§ **Provided passage**:
Nobody said this. This is your projection.
>And the Byzantines merging with the West wouldn't have done jackshit to prevent Greek-speaking lands from being conquered into the Ottman Empire.I don't even know what you're talking about at this point. But I have a sneaking suspicion it is irrelevant to my point.
>This is Greek nationalist copium. The Greeks weren't oppressed under the Ottomans except as Christians.Again, projection. The Ottomans (and Arabs, since it's literally Islamic law, jizya) levied an extra tax on non-Muslims. These people were worse off materially as a result. This is a FACT.
>There weren't Muslim slave raiders kidnapping children in the middle of the night.… Nobody said this either. Doesn't change that "forcibly recruiting" (to use Wikipedia's phrase) a child is synonymous to kidnapping.
>>2672423>Do you understand why the Byzantine populace rejected the Union of Florence, rejected help from the Pope against the Ottomans? The populace didn't make those decisions. The Orthodox Church wanted to keep it's own power which required being separate from Catholics.

[Collected data]
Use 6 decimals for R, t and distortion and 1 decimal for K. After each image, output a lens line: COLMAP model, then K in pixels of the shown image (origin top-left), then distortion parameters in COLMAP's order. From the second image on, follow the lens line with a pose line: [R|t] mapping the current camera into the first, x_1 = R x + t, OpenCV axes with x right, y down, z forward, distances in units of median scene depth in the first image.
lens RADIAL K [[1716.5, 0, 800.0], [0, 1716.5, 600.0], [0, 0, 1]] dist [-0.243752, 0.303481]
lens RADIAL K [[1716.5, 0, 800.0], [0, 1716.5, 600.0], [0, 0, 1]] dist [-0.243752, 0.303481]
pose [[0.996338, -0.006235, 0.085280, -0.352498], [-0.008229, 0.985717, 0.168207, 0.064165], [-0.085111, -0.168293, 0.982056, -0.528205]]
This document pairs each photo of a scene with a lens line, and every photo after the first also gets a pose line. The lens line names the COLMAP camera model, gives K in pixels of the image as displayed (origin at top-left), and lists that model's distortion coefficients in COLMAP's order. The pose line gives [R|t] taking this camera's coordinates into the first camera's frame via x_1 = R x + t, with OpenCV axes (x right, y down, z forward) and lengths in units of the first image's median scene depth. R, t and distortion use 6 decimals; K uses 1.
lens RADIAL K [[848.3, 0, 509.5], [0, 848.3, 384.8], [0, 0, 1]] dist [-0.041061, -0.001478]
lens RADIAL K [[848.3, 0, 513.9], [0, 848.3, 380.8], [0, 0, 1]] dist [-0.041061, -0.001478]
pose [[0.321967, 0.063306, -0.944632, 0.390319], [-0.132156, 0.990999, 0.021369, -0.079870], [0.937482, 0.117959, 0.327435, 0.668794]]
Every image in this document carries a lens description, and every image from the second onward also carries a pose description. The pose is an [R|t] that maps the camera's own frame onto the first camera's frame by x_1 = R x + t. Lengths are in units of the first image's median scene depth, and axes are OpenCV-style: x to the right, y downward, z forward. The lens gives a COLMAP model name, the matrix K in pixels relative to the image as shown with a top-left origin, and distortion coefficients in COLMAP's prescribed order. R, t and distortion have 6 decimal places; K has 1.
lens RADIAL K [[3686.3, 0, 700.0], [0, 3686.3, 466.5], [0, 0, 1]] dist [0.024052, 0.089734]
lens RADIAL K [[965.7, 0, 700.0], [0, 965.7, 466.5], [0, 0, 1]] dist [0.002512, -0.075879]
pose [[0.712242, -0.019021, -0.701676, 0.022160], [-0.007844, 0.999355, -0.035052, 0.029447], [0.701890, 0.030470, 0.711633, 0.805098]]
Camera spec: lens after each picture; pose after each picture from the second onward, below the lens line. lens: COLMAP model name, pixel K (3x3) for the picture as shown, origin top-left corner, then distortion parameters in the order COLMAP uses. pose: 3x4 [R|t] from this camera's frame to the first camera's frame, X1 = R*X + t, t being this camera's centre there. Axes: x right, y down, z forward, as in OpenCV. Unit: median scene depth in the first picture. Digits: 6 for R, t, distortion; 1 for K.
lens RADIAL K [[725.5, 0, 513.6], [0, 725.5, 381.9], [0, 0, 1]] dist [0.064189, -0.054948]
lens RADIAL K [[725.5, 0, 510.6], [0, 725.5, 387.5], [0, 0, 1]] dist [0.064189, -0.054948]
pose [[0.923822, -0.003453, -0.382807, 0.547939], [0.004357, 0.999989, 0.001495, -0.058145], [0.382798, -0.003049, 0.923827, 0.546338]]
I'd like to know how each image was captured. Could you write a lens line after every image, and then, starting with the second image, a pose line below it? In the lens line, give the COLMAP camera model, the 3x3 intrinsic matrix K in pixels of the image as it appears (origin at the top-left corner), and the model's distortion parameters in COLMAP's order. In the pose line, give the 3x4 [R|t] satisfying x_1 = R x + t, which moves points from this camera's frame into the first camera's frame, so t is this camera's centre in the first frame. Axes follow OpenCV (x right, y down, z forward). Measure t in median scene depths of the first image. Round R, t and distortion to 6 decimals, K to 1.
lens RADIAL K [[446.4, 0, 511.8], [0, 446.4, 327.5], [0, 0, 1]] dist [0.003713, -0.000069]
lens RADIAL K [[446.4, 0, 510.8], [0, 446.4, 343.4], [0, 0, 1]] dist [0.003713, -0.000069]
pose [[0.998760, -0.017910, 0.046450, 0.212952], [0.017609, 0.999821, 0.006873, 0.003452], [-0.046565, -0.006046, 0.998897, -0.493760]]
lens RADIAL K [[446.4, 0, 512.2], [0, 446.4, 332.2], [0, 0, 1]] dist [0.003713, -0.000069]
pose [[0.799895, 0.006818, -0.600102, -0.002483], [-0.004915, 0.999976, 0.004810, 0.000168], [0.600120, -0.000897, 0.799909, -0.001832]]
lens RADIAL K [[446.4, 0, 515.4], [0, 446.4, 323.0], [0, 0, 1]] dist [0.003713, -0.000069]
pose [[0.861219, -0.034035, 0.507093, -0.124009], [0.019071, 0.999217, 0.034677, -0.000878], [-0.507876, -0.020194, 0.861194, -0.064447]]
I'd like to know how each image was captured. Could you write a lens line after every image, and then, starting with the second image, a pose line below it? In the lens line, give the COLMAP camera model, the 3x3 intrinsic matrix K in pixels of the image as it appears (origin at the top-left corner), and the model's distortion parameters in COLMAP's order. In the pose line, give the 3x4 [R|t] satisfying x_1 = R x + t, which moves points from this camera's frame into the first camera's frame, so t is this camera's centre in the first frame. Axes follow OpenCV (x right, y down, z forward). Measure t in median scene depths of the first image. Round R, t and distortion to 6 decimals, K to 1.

§ **Explore the material**:
1 > In the argument about the Byzantines and the Ottomans, what does the writer say the Ottomans charged non-Muslims?
2 > Continue the argument about the Byzantines and the Ottomans from where it stops.

§ **Answers to the tasks**:
1 > An extra tax, the jizya.

2 >
>>2672596>And the Byzantines merging with the West wouldn't have done jackshit to prevent Greek-speaking lands from being conquered into the Ottman Empire.A united European front against the Ottoman empire might have done something to save Byzantines given the right circumstances and if they got lucky with winning enough battles. Fun alternate history idea.
Byzantium in effect contradicts the linear historical development model. That is, they preserved their productive forces, unlike the West, and furthermore, they "skipped" serfdom (at least until the Dynatoi won much later). So the "oh yeah the standard of living went to shit but hey the serfdom over slavery thing is technically progress, that's dialectics" model doesn't fit.
>>2671191I want to reply to you honestly but I don't even know what to write. Do you want me to pull sources proving that private property was not "legal fiction"?